Task prompt. Continue the text on Hegel's career and legacy, starting right after its last sentence.

Document text.
------------
Few philosophers have walked a more circuitous road to their place in the pantheon of Great Thinkers than Hegel. Though at the time of his death in 1831 Hegel held the prestigious chair of philosophy and the office of rector at Berlin University, for most of his adulthood he had eked out a living along the typically rocky path of the German intellectual around 1800—a mixture of tutoring, lecturing, newspaper writing, and, for the politically connected, school administration. For twenty years after his death, Hegel dominated historical, religious and literary debate in Germany; he was interpreted by the influential generation of Young Hegelians that followed him as the philosophical champion of liberalism. Twenty years on again, and Hegel’s legacy had, ironically, become entwined with that of the chief theorist of proletarian revolution. Meanwhile, from the turn of the century, Anglophone analytic philosophy rejected his approach outright.
------------
Excerpted data.
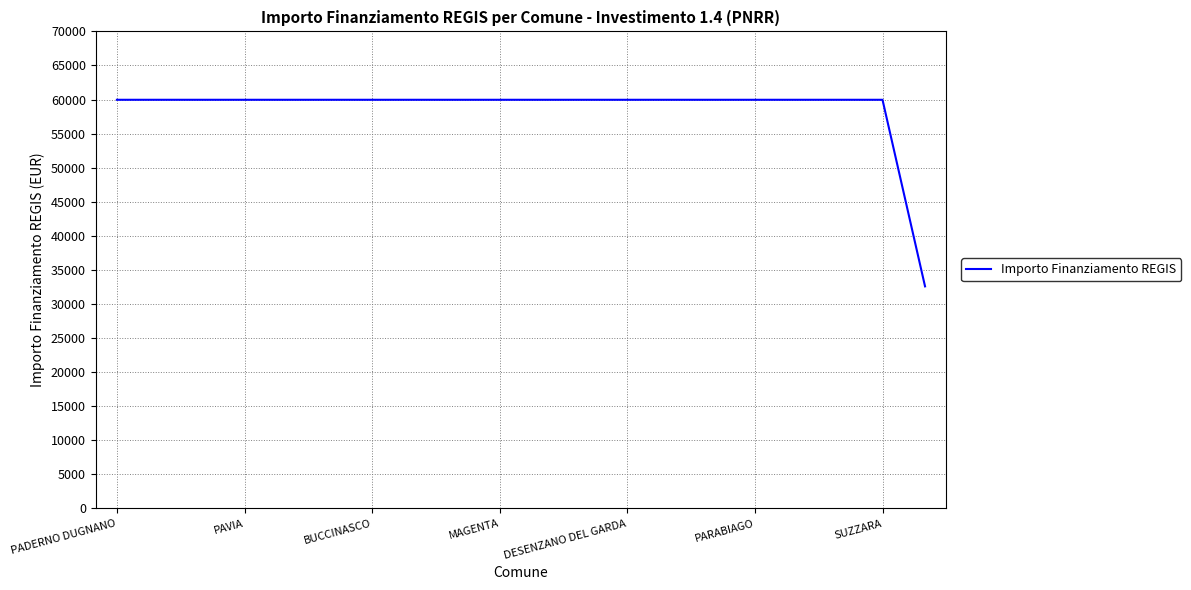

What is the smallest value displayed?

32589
------------
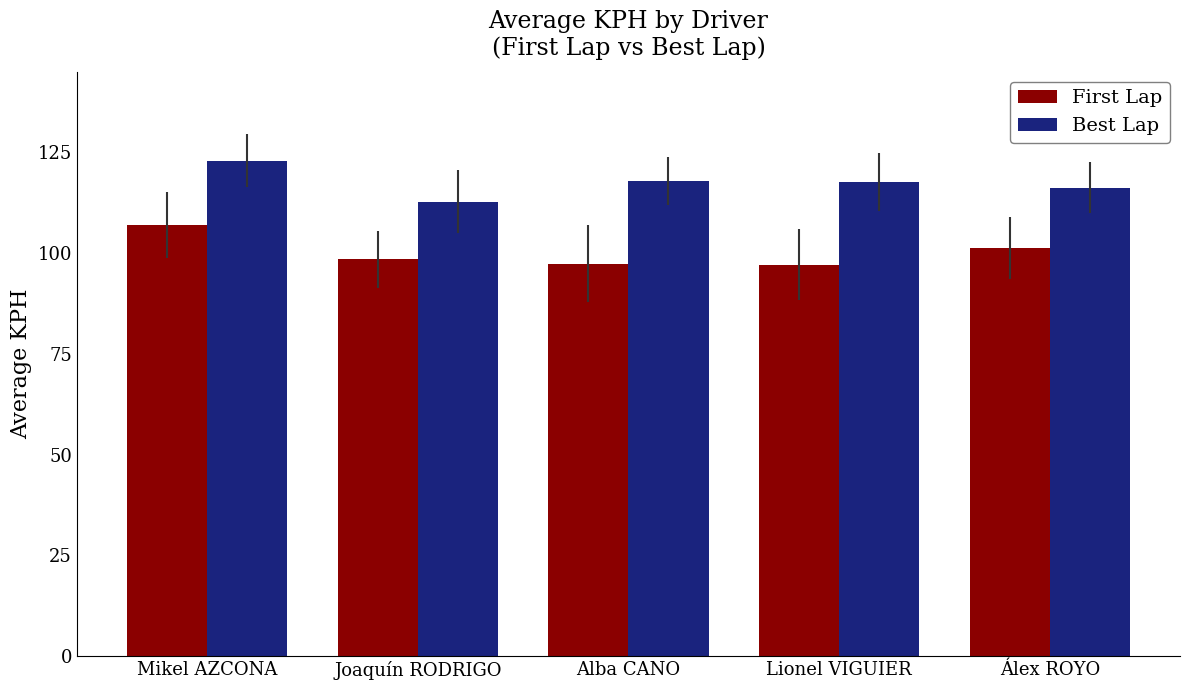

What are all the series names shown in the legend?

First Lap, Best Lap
------------
Reply to the task.
In the decades that followed, Hegel was periodically revived by thinkers seeking a metaphysical ground for Marxism—such as Lukács, or Lenin, who claimed that it was impossible to understand Capital without first reading the Science of Logic. But it was not until the French Hegel revival of the thirties and forties that he was widely read again in the West—only to be rejected once more by the poststructuralist generation as an emblem of the stodgy rationalism of the French academy. ‘We simply plunged into Hegel, Husserl and Heidegger’, Gilles Deleuze complained to Claire Parnet. ‘We threw ourselves like puppies into a scholasticism worse than that of the Middle Ages.’ Adorno, his most sensitive German reader in the post-war years, came to prominence with a work in which he observed passingly that, if Hitler’s missiles could be seen, in Hegel’s terms, as a symbolic manifestation of the state of the World Spirit, their headlessness, blindness and futility at the same stroke served, like Nazism itself, to refute Hegel’s philosophy of history. (The observation comes in the thirty-third fragment of Minima Moralia. Adorno’s less well-known Three Studies of Hegel and Introduction to Dialectics lectures, both from the mid-fifties, offer a vigorous endorsement.)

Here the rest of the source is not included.